The military-intelligence end users and military-intelligence end uses covered by the MIEU Rule are a subset of the former definitions of military end use and military end user in Part 744.21 of the EAR. Military-intelligence end uses include the design, development, production, use, operation, installation (including on-site installation), maintenance (checking), repair, overhaul, or refurbishing of, or incorporation into, items on the U.S. Munitions List, or classified under ECCNs ending in A018 or under 600 series ECCNs, which are intended to support the actions or functions of a military-intelligence end user.
Military-intelligence end users include intelligence or reconnaissance organizations of any armed service or national guard. 744.22(f)(2) includes examples of military-intelligence end users in each of the jurisdictions covered by the rule.
There are two key aspects of these new regulations: restrictions on items subject to the EAR and restrictions on activities by US persons. First, the MIEU Rule creates a new Part 744.22, pursuant to which a license is required for the export, re-export, or in-country transfer of any item subject to the EAR when there is knowledge that the item is intended entirely or in part for a military-intelligence end use or a military-intelligence end user in China, Cuba, Iran, North Korea, Russia, Syria, or Venezuela. Unlike the restrictions in the military end-use and military-end-user rule in Part 744.21 of the EAR which apply only to those items set out in Supplement No. 2 to Part 744, the restrictions in 744.22 apply to all items subject to the EAR, including items designated as EAR99.
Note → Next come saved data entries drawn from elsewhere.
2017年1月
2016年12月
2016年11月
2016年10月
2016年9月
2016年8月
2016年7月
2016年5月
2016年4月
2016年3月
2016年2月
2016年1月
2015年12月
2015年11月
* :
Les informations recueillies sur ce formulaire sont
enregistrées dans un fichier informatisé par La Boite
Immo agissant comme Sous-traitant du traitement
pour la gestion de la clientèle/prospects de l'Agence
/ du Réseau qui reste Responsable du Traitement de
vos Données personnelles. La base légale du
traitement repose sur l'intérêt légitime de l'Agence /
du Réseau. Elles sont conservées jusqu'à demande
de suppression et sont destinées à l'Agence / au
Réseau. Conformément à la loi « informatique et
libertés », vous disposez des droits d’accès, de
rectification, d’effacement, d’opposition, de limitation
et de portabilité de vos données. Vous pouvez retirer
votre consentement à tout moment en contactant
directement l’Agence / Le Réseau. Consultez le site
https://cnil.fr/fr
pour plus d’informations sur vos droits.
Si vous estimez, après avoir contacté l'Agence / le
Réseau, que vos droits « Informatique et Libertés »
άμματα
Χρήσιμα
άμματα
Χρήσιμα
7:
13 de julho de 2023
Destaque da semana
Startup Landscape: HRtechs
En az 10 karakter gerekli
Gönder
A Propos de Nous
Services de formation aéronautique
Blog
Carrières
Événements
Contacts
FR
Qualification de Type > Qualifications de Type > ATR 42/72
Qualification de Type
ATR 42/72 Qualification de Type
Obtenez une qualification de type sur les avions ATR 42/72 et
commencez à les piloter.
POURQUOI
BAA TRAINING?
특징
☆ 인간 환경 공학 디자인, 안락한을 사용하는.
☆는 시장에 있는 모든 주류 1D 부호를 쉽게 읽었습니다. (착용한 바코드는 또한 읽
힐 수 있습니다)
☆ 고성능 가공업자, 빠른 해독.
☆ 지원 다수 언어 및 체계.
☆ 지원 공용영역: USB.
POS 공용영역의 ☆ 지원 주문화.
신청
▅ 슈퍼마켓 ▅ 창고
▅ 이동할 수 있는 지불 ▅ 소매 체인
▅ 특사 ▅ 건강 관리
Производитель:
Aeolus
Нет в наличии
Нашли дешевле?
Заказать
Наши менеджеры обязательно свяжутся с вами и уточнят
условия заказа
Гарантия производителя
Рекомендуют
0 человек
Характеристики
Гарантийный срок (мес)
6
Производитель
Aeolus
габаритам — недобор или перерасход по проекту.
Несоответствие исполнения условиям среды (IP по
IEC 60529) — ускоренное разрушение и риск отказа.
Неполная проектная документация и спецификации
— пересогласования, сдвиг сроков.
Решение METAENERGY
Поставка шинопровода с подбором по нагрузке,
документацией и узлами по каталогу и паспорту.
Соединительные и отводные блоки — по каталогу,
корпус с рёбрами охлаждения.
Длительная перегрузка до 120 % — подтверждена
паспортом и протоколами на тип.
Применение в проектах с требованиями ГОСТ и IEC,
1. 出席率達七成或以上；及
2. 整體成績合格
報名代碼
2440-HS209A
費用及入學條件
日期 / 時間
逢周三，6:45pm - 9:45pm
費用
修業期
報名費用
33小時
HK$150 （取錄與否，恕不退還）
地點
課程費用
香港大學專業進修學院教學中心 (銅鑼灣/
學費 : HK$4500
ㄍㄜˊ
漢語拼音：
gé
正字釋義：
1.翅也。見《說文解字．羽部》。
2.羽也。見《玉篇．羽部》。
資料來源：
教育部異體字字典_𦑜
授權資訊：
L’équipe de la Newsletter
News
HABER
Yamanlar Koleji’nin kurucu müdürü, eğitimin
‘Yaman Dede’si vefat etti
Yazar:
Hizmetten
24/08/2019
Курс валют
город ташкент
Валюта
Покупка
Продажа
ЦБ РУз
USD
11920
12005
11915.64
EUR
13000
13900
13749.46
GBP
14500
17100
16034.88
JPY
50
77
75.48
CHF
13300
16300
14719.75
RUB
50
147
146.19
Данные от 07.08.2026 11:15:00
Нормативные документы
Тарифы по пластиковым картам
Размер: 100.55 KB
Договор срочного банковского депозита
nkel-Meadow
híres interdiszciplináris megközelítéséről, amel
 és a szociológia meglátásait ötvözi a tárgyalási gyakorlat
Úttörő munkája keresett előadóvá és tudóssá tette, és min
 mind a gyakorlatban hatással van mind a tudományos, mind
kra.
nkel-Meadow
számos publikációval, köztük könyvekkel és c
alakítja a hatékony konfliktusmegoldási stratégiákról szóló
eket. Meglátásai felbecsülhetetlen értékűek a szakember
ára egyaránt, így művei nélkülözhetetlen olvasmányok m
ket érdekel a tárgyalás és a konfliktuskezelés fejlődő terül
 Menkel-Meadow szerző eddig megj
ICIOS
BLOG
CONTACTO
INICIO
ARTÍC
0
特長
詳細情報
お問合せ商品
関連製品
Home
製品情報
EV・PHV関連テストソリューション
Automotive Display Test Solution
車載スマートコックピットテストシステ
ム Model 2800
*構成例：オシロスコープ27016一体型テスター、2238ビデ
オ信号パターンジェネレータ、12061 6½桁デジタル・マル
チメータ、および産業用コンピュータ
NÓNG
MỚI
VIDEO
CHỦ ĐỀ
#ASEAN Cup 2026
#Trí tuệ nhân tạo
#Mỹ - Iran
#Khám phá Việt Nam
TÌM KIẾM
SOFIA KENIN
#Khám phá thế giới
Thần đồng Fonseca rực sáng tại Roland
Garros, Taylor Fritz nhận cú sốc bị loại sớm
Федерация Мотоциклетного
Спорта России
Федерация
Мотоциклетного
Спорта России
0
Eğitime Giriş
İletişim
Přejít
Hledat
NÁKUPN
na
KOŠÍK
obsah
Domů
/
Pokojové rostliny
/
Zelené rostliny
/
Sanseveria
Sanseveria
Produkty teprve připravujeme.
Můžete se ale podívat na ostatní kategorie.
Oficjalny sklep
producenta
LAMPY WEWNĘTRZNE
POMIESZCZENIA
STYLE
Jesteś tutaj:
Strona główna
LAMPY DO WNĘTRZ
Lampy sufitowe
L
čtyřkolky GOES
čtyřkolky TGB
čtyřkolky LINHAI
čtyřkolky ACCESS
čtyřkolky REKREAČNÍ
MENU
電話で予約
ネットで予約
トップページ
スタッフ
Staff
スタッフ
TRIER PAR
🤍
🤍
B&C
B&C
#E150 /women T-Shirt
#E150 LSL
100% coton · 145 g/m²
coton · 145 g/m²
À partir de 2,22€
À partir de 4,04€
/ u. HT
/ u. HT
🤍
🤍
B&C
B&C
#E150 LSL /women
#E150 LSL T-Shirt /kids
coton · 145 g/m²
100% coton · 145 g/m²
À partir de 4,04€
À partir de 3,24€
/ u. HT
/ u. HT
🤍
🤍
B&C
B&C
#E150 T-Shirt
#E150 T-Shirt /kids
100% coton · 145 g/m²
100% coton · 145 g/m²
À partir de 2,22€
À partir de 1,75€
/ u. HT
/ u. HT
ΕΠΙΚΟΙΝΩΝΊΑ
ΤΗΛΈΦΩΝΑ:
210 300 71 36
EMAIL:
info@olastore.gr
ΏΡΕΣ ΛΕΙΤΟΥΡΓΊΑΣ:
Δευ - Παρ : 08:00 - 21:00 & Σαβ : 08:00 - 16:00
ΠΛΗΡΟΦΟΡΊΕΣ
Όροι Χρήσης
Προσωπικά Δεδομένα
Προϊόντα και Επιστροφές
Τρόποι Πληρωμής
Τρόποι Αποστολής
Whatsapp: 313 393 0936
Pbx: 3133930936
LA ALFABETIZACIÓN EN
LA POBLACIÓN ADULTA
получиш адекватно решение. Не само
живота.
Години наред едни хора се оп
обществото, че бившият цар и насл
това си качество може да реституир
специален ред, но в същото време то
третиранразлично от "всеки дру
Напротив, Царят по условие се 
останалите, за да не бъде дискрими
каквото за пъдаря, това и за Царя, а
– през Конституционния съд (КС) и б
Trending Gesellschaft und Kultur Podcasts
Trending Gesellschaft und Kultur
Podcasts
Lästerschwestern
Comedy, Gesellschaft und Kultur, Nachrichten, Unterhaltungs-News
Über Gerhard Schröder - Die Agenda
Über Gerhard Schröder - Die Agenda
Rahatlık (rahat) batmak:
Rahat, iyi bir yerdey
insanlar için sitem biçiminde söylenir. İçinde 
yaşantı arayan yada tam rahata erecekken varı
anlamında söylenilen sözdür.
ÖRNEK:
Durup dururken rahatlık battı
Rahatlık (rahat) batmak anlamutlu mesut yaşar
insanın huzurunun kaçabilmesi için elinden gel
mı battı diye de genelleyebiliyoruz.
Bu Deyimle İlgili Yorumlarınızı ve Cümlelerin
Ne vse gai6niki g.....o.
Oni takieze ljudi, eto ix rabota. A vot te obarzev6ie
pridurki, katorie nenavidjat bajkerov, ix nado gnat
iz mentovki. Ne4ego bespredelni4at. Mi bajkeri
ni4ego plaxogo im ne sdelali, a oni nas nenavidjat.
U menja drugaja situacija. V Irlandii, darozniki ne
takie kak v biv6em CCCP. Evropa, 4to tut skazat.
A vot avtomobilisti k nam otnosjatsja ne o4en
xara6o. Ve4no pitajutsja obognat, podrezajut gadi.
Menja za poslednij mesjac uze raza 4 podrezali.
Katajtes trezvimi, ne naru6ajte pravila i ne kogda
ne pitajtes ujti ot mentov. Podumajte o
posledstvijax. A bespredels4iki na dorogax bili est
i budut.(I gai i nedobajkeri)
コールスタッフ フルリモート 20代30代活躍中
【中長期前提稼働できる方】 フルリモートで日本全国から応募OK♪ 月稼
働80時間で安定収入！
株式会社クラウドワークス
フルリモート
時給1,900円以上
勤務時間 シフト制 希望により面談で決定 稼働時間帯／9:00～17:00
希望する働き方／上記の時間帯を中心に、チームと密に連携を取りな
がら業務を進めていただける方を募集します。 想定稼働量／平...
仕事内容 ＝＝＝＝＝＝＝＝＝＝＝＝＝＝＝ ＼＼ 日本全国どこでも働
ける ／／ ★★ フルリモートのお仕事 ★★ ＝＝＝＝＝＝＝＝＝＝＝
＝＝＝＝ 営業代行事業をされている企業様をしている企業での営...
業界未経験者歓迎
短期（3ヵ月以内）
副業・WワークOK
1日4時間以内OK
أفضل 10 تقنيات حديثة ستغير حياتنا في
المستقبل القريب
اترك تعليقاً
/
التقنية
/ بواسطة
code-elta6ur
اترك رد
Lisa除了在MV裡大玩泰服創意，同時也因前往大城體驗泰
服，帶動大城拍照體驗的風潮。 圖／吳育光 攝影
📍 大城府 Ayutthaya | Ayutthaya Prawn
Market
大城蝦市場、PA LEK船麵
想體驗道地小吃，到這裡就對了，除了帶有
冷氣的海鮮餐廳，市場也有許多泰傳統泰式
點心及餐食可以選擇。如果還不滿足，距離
Second, the MIEU Rule also imposes a license requirement for activities by US persons, when such activities support a military-intelligence end user or military-intelligence end use in China, Cuba, Iran, North Korea, Russia, Syria, or Venezuela. All such activities are covered by the rule, regardless of whether they involve items subject to the EAR. Support is broadly defined to include the following:
- Shipping, transmitting, or transferring (in-country) items that are not subject to the EAR, but that the person knows or should know will be used for a military-intelligence end use or by a military-intelligence end user;
- Facilitating any shipment, transmission, or in-country transfer described above; or
- Performing any contract, service, or employment—including, but not limited to ordering, buying, removing, concealing, storing, using, selling, loaning, disposing, servicing, financing, or transporting, freight forwarding, or conducting negotiations—with knowledge that the performance may assist or benefit a military-intelligence end use or a military-intelligence end user.
While the geographic scope of the restrictions under the MIEU Rule is broader than the military end use/end user restrictions in Part 744.21 of the EAR, the key impact will be with respect to transactions involving China, Russia and Venezuela since the other destinations (Cuba, Iran, North Korea and Syria) are already covered by broad embargoes and economic sanctions that restrict activities of US persons and transactions involving items subject to the EAR. One outlier involves items designated EAR99 that might previously have been supplied to Iran out of inventory in a third country by non-US persons. If the end user or end use for such a transaction is within the MIEU Rule, a license would now be required (and likely denied).
Organizations that engage in transactions involving any of the countries covered by this rule, and particularly China, Russia, and Venezuela, should ensure that they have updated their compliance programs to address these additional considerations, including identifying military-intelligence end uses and military-intelligence end users so that licenses may be sought as required under the rule.